Happy Friday, dear readers! I hope your July is going well, you are avoiding the worst of the heat (if you are some place where it is hot) and you are using the long days of summer to plan and rejuvenate. I have a few thoughts today on small projects and some links for inspiration, so let’s get into it.
This summer is quite short at my university because we are switching from quarters to semesters. Because of that, I have less time than usual for projects and design work. But that doesn’t mean I’m not creating and using the quiet time I have to plan out improvements in our visual communications. One thing that has come home to me this summer is that no project is too small and every project deserves thoughtful design.
I strive to treat each project as an important piece of communication and deserving of great design. It doesn’t matter whether it’s a button, a flyer, or a tally sheet. Everything needs to be well-designed so it is functional, engaging, and puts the library forward in the best possible light. Two things in particular have caught my attention this summer: buttons and tally sheets.

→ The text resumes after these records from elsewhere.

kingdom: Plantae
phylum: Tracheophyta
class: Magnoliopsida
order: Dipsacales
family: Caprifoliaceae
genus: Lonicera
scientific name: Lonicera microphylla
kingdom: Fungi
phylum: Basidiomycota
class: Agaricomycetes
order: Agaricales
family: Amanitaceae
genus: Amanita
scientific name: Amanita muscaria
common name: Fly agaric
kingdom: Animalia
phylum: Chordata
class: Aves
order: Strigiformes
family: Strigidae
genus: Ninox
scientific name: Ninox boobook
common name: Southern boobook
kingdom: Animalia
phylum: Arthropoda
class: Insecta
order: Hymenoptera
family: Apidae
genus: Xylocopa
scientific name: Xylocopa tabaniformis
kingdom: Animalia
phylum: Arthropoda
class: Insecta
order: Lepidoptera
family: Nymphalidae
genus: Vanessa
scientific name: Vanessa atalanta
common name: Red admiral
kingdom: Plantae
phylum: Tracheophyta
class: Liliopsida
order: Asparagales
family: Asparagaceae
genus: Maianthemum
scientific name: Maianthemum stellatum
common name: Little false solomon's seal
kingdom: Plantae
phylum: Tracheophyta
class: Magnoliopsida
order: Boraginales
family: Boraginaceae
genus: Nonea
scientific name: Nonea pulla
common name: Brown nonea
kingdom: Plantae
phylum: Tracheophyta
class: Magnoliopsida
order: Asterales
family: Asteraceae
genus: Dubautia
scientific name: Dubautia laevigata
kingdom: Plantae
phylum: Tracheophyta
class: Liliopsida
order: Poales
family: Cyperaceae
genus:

First, we are trying to do more with buttons and need to work on our designs there. I’m considering the best ways to work through committee on these, since they will have to go through committee. It is hard to balance differing levels of design understanding and differing opinions (as I’m sure you know). So fingers crossed it turns out well because we should always be presenting a professional face through our designs.
Second, I’m involved with orientation for our frosh and transfers this summer, mainly handing out brochures (thankfully beautifully designed by our web designer), along with answering questions while our new students wait for their student ID cards. (side note: it is great to have a captive audience) While they wait, I’m also asking them to let me know what their favorite genres to read are by adding tick marks to columns on a piece of paper. Nothing fancy, but it will help as I develop our popular reading collection.
You wouldn’t think design would make a lot of difference in this case–as long as it’s clear and there is enough room in the columns for all the marks, it should be fine. Right? Not exactly. While many students read each column’s heading (the genre) carefully before marking what they liked, some simply marked the first column without reading anything–even though there was no pressure to mark anything and everyone got offered candy whether or not they wanted to participate.
The result? An overabundance of tick marks in the first column. This isn’t helpful at all. So in the next orientation, I’m going to mix up the order of the columns and see what happens. On the plus side, it’s accidental design research and a reminder that no structural design decision, no matter how small, is inconsequential.
Now, let’s move onto some fun and inspiration for your weekend! 🙂
If you haven’t refreshed your desktop wallpapers for the month, check out the lovely, summery designs over at Smashing Magazine. And do yourself a favorite and make these delightful strawberry pie bars from Joy the Baker while there are still delicious, fresh strawberries at the store. And, if you are working on infographics for your library, check out this list of some of the most creative from last year to inspire your next project.
I hope you have a great weekend and create something wonderful. I’ll be back soon with more news and notes. Allons-y!